Antiquest felt at Noon When August burning low Arise this spectral Canticle Repose to typify
Remit as yet no Grace No Furrow on the Glow Yet a Druidic Difference Enhances Nature now ~Emily Dickinson
“…one of the great poems of American literature. The statement of the poem is profound; it remarks the absolute separation between man and nature at a precise moment in time. The poet looks as far as she can into the natural world, but what she sees at last is her isolation from that world. She perceives, that is, the limits of her own perception. But that, we reason, is enough. This poem of just more than sixty words comprehends the human condition in relation to the universe:
So gradual the Grace A pensive Custom it becomes Enlarging Loneliness.
But this is a divine loneliness, the loneliness of a species evolved far beyond all others. The poem bespeaks a state of grace. In its precision, perception and eloquence it establishes the place of words within that state. Words are indivisible with the highest realization of human being.” ~N. Scott Momaday from The Man Made of Words
On the first day I took his class on Native American Mythology and Lore in 1974 at Stanford, N.Scott Momaday strolled to the front, wrote the 60 words of this Dickinson poem on the blackboard. He told us we would spend at least a week working out the meaning of what he considered the greatest poem written — this in a class devoted to Native American writing and oral tradition. In his resonant bass, he read the poem to us many times, rolling the words around his mouth as if to extract their sweetness.
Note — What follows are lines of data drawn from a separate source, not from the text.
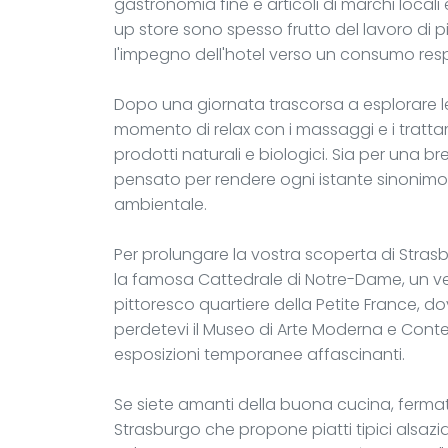
gastronomia fine e articoli di marchi local
up store sono spesso frutto del lavoro di pi
l'impegno dell'hotel verso un consumo resp
Dopo una giornata trascorsa a esplorare le
momento di relax con i massaggi e i trattam
prodotti naturali e biologici. Sia per una 
pensato per rendere ogni istante sinonimo
ambientale.
Per prolungare la vostra scoperta di Strasbu
la famosa Cattedrale di Notre-Dame, un ver
pittoresco quartiere della Petite France, d
perdetevi il Museo di Arte Moderna e Con
esposizioni temporanee affascinanti.
Se siete amanti della buona cucina, fermatevi
Strasburgo che propone piatti tipici alsazi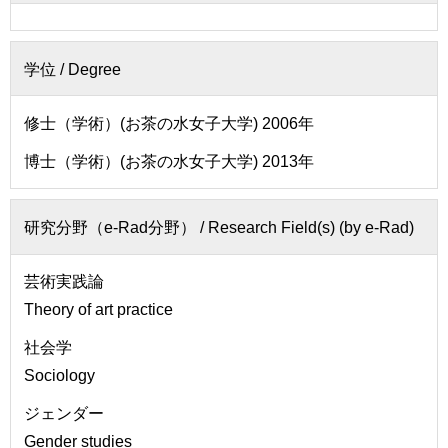
せ
用
交
学位 /
Degree
通
ア
ク
修士（学術）(お茶の水女子大学) 2006年
セ
博士（学術）(お茶の水女子大学) 2013年
ス
サ
研究分野（e-Rad分野） /
Research Field(s) (by e-Rad)
イ
ト
マ
芸術実践論
ッ
Theory of art practice
プ
社会学
Sociology
ジェンダー
Gender studies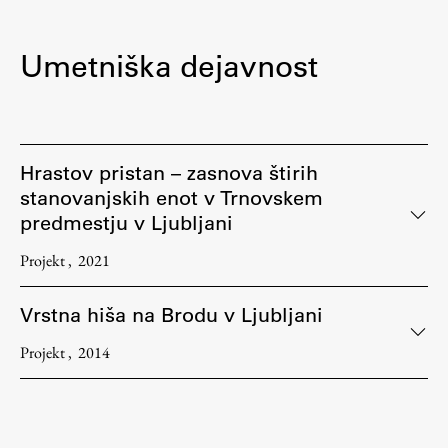
Umetniška dejavnost
Hrastov pristan – zasnova štirih
stanovanjskih enot v Trnovskem
predmestju v Ljubljani
Projekt
2021
Vrstna hiša na Brodu v Ljubljani
Projekt
2014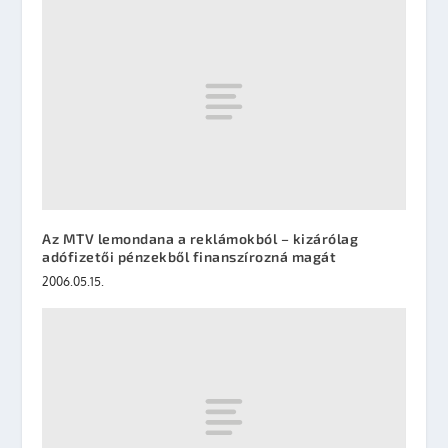
Az MTV lemondana a reklámokból – kizárólag
adófizetői pénzekből finanszírozná magát
2006.05.15.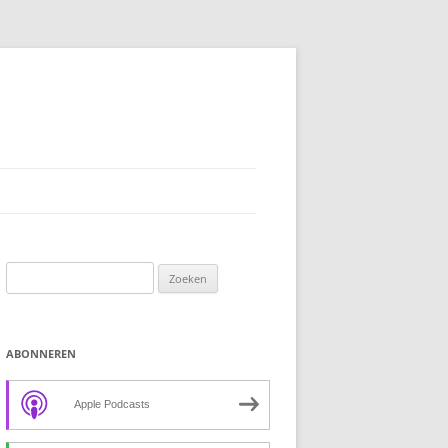
Zoeken
naar:
ABONNEREN
Apple Podcasts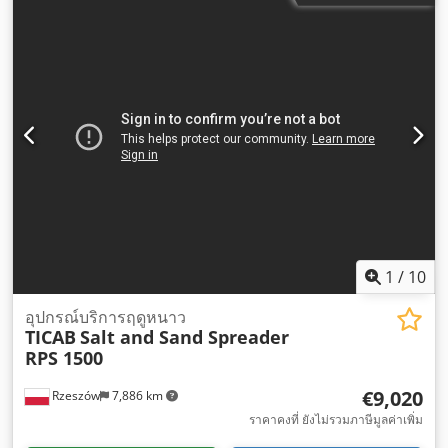
1
/
10
อุปกรณ์บริการฤดูหนาว
TICAB
Salt and Sand Spreader
RPS 1500
€9,020
Rzeszów
7,886 km
ราคาคงที่ ยังไม่รวมภาษีมูลค่าเพิ่ม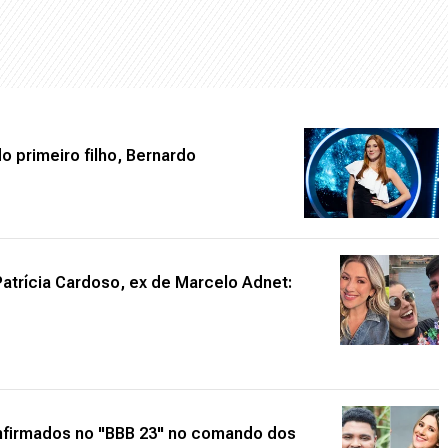
 primeiro filho, Bernardo
atrícia Cardoso, ex de Marcelo Adnet:
onfirmados no "BBB 23" no comando dos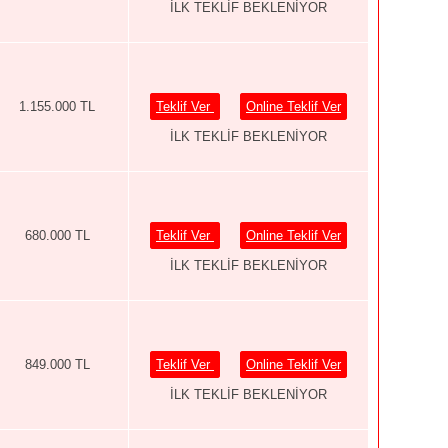
İLK TEKLİF BEKLENİYOR
1.155.000 TL
Teklif Ver
Online Teklif Ver
İLK TEKLİF BEKLENİYOR
680.000 TL
Teklif Ver
Online Teklif Ver
İLK TEKLİF BEKLENİYOR
849.000 TL
Teklif Ver
Online Teklif Ver
İLK TEKLİF BEKLENİYOR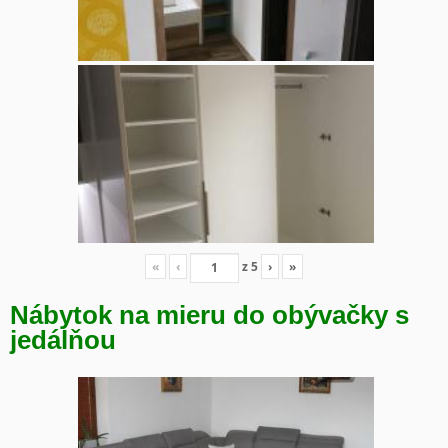
«
‹
z
5
›
»
Nábytok na mieru do obývačky s
jedálňou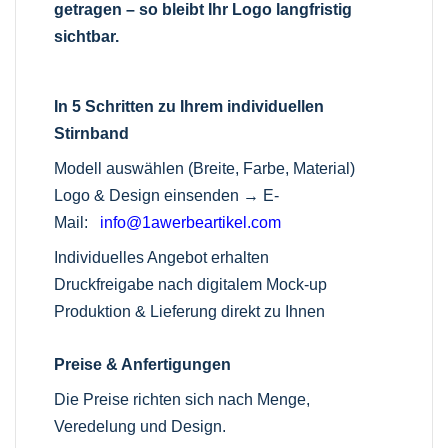
getragen – so bleibt Ihr Logo langfristig
sichtbar.
In 5 Schritten zu Ihrem individuellen
Stirnband
Modell auswählen (Breite, Farbe, Material)
Logo & Design einsenden →
E-
Mail:
info@1awerbeartikel.com
Individuelles Angebot erhalten
Druckfreigabe nach digitalem Mock-up
Produktion & Lieferung direkt zu Ihnen
Preise & Anfertigungen
Die Preise richten sich nach Menge,
Veredelung und Design.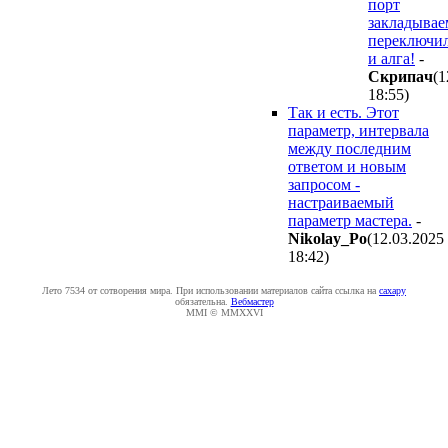
порт
закладывае
переключи
и алга!
-
Cкpипaч
(1
18:55
)
Так и есть. Этот
параметр, интервала
между последним
ответом и новым
запросом -
настраиваемый
параметр мастера.
-
Nikolay_Po
(12.03.2025
18:42
)
Лето 7534 от сотворения мира. При использовании материалов сайта ссылка на
caxapу
обязательна.
Вебмастер
MMI © MMXXVI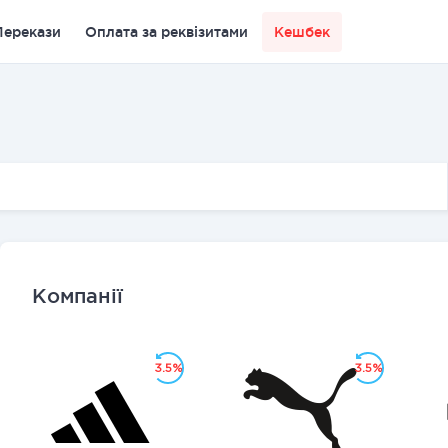
Перекази
Оплата за реквізитами
Кешбек
Компанії
3.5%
3.5%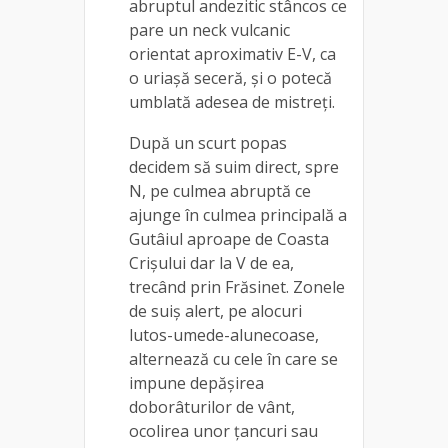
abruptul andezitic stâncos ce
pare un neck vulcanic
orientat aproximativ E-V, ca
o uriașă seceră, și o potecă
umblată adesea de mistreți.
După un scurt popas
decidem să suim direct, spre
N, pe culmea abruptă ce
ajunge în culmea principală a
Gutâiul aproape de Coasta
Crișului dar la V de ea,
trecând prin Frăsinet. Zonele
de suiș alert, pe alocuri
lutos-umede-alunecoase,
alternează cu cele în care se
impune depășirea
doborâturilor de vânt,
ocolirea unor țancuri sau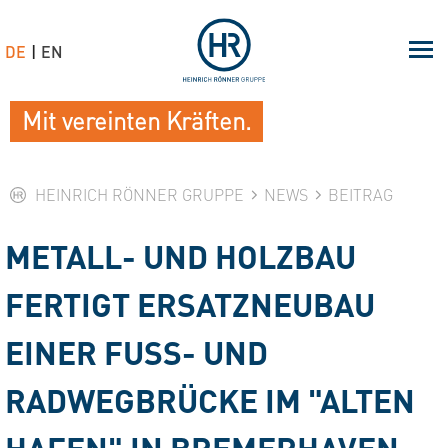
DE
EN
Mit vereinten Kräften.
HEINRICH RÖNNER GRUPPE
NEWS
BEITRAG
METALL- UND HOLZBAU
FERTIGT ERSATZNEUBAU
EINER FUSS- UND R
ADWEGBRÜCKE IM "ALTEN H
AFEN" IN BREMERHAVEN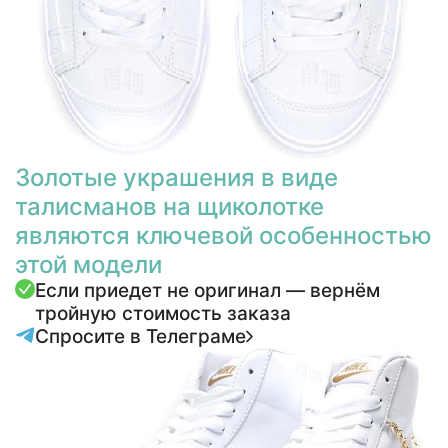
Золотые украшения в виде
талисманов на щиколотке
являются ключевой особенностью
этой модели
Если приедет не оригинал — вернём
тройную стоимость заказа
Спросите в Телеграме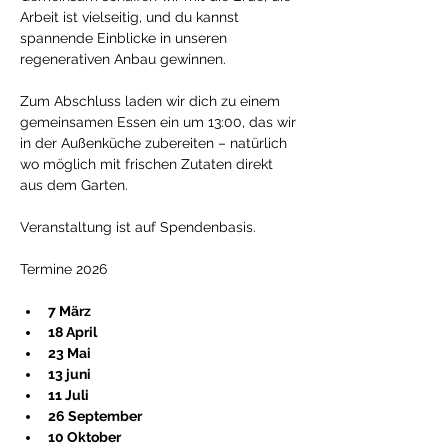
Arbeit ist vielseitig, und du kannst 
spannende Einblicke in unseren 
regenerativen Anbau gewinnen.
Zum Abschluss laden wir dich zu einem 
gemeinsamen Essen ein um 13:00, das wir 
in der Außenküche zubereiten – natürlich 
wo möglich mit frischen Zutaten direkt 
aus dem Garten.
Veranstaltung ist auf Spendenbasis.
Termine 2026
7 März
18 April
23 Mai
13 juni
11 Juli
26 September
10 Oktober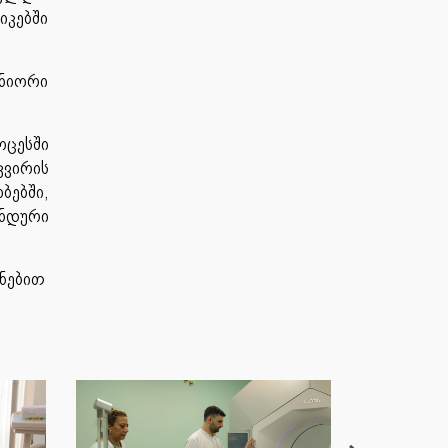
კებში
ტნიორი
ოცესში
კვირის
ებში,
ნდური
ინებით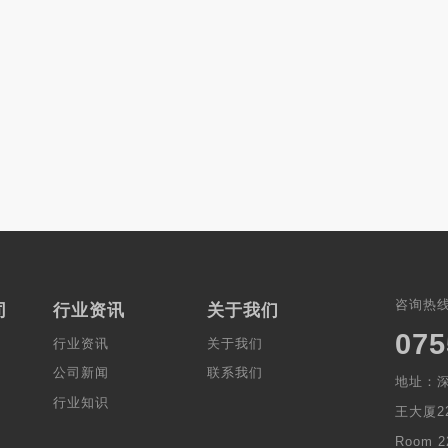
咨询热
司
行业资讯
关于我们
075
行业资讯
关于我们
公司新闻
联系我们
地址：深
行业知识
王大厦22
Room 2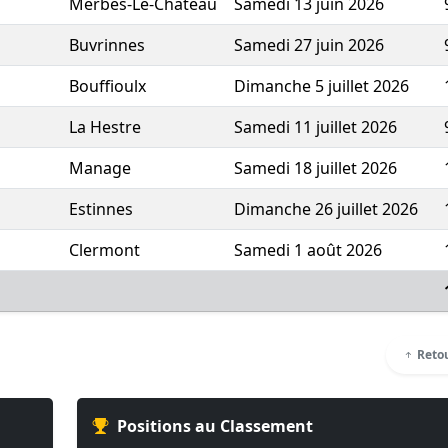
Merbes-Le-Chateau
Samedi 13 juin 2026
Buvrinnes
Samedi 27 juin 2026
Bouffioulx
Dimanche 5 juillet 2026
La Hestre
Samedi 11 juillet 2026
Manage
Samedi 18 juillet 2026
Estinnes
Dimanche 26 juillet 2026
Clermont
Samedi 1 août 2026
Retou
Positions au Classement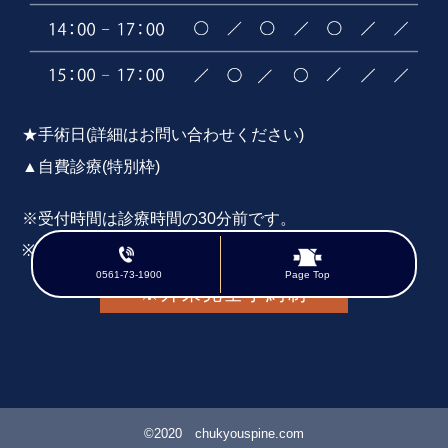
★手術日(詳細はお問い合わせください)
▲自費診療(特別枠)
※受付時間は診療時間の30分前です。
※初診の方は事前にお問い合わせください。
0561-73-1900
Page Top
※外来完全予約制
©2020 chukyouspine.com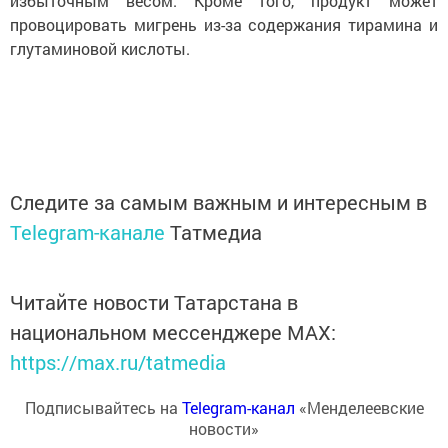
избыточным весом. Кроме того, продукт может
провоцировать мигрень из-за содержания тирамина и
глутаминовой кислоты.
Следите за самым важным и интересным в
Telegram-канале
Татмедиа
Читайте новости Татарстана в
национальном мессенджере MАХ:
https://max.ru/tatmedia
Подписывайтесь на
Telegram-канал
«Менделеевские
новости»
This man of the plains, a member of the Kiowa tribe, loved this poem put together by a white New England recluse poet — someone as culturally distant from him and his people as possible.
But grace works to unite us, no matter our differences, and Scott knew this as he led us, mostly white students, through this poem. What on the surface appears a paean to late summer cricket song doomed to extinction by oncoming winter, is a statement of the transcendence of man beyond our understanding of nature and the world in which we, its creatures, find ourselves.
As summer begins its descent into the dark death of winter, we, unlike the crickets, become all too aware we too are descending. Not only are the skies are filled with smoke from uncontrolled wildfires, but the streets are filled with protesters and counter-protesters who loot and shoot rather than meet to ask questions, and our future is filled with the uncertain timeline of ongoing pandemic destruction as nature has the upper hand yet again.
There is no one as lonely as an individual facing their mortality and no one as lonely as a poet facing the empty page, in search of words to describe the sacrament of sacrifice and perishing.
Yet the Word brings Grace unlike any other, even when the cricket song, pathetic and transient as it is, is gone. The Word brings Grace, like no other, to pathetic and transient man who shall emerge transformed.
There is no furrow on the glow. There is no need to plow and seed our salvaged souls, already lovingly planted and nurtured by our Creator God, yielding a fruited plain.